▶ **EXERCISES TO COMPLETE**
#1 From the forum excerpt, extract verbatim the part that opens with the words containing "its not about" and closes with "wanted and needed.".
#2 In the forum excerpt, how long does the first writer say it has been since d-day?

▶ **TEXT UNDER STUDY**
--------
My wife is the same way. Needed to be center of attention. Very confident and cocky...brassy so to speak. AND SHE got LOTS of attention....but look where it got her? And she now admits she does have low self esteem, which I knew she did...she is just to stuborn to own it. Its been a couple years since d-day and i can honestly say....she is becoming humble....she is realising she doenst have to be on SHOW all the time. Be happy within and nothing else matters.

 

If my calculations are correct and I've narrowed it down to the right girl then I'm shocked and amazed. She's not cute and twice my size. He told me once that he would be more attracted to me if I lost so weight...so I did...I'm the size I was in high school. This girls butt is three times the size of mine! So I just don't get it. Two of the three other girls he slept with were not all that either...not that looks are everything...believe me I'm not that shallow but come on now! If your gonna cheat at least take a step up!... sorry just had to vent.

 

its not about looks. its about control and attention. he is getting attention from OW and he likes it....ALOT. It feeds his ego. Doesnt matter what they look like....what matters is they are paying attention to him...and he feels CONTROL over that. Makes him feel wanted and needed.
--------
▶ **RECORDED DATA**
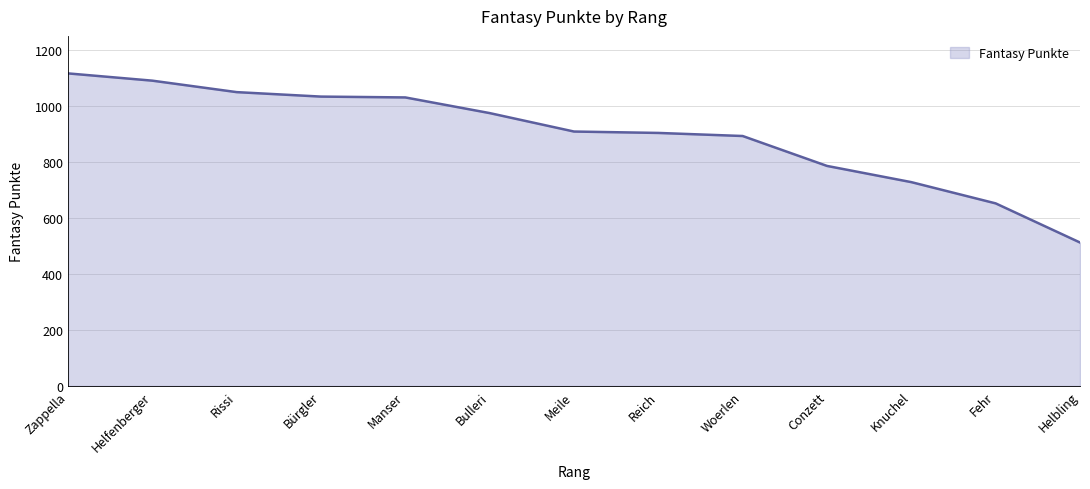

How many distinct data groups are displayed?

1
--------
▶ **ANSWERS TO THIS EXERCISE**
#1
its not about looks. its about control and attention. he is getting attention from OW and he likes it....ALOT. It feeds his ego. Doesnt matter what they look like....what matters is they are paying attention to him...and he feels CONTROL over that. Makes him feel wanted and needed.

#2 A couple of years.